The plea was unsuccessful; Ovid would live out the remainder of his years in exile among the Thracian Getae. The last three books of the Tristia grow grimmer as their author ages, heavy with the knowledge that he will never return to his home. At one point he even composes his epitaph:

I who lie here, sweet Ovid, poet of tender passions,
    fell victim to my own sharp wit.
Passer-by, if you've ever been in love, don't grudge me
    the traditional prayer: 'May Ovid's bones lie soft!'

The last poem of book 5 addresses Ovid's wife, praising her loyalty throughout his years of exile and wishing that she be remembered for as long as his books are read.

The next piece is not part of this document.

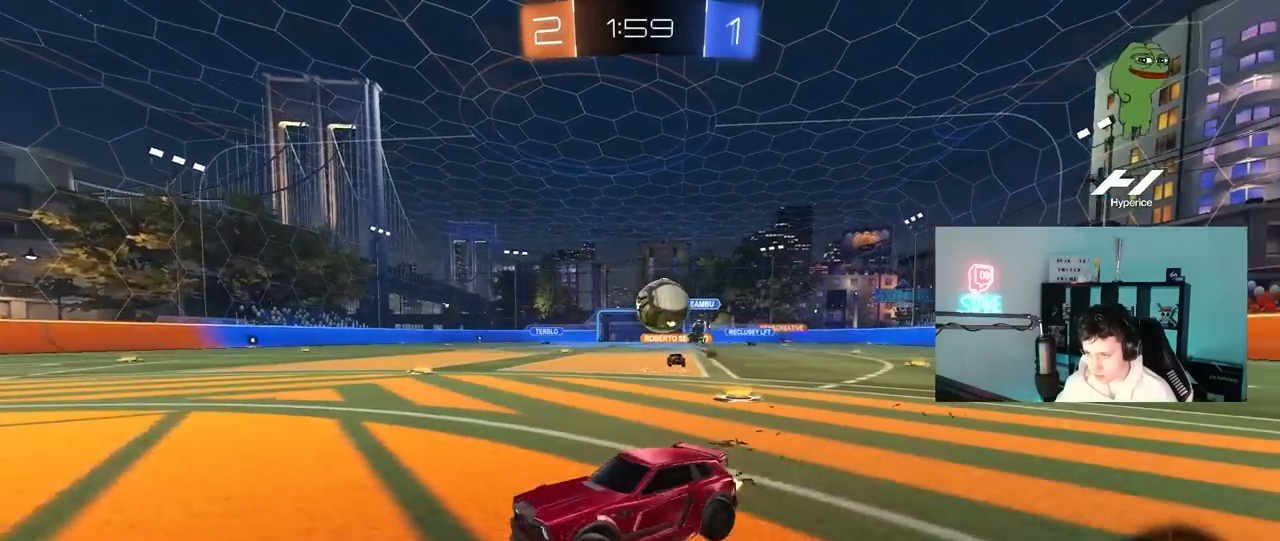
{"keys": ["a", "s"], "mouse": [], "mouse_move": "down-left", "events": [[83, "a", "up"], [83, "mouse_left", "up"], [217, "w", "up"], [267, "a", "down"], [317, "s", "down"]]}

The number of poems in Tristia differs slightly in different editions. For example, in Hall's 1995 Teubner edition, poems 1.5, 1.9, 3.4, 4.4, 5.2 and 5.7 are each split into two separate poems, which in most manuscripts each appear to be a single poem. Taking this division into account, book 1 has 13 poems, book 3 has 15, book 4 has 11, book 5 has 16. Book 2, as noted above, is one single poem.

==Critical reception==
Peter Green wrote in a translation of Ovid's exile poems that the Tristia "[has] not, on the whole, had a good press from posterity". Gordon Williams referred to the work as "mostly a pale reflection of the genius that he had been". However, Ralph J. Hexter wrote in 1995 that literary critics were then "beginning to give the exile elegies a fresh look". A number of scholars have since viewed the collection favorably. It is listed among Ovid's major works by author David Malouf and scholar Matthew Woodcock. In Matthew Bunson's Encyclopedia of the Roman Empire, it is called "a powerful plea for justice".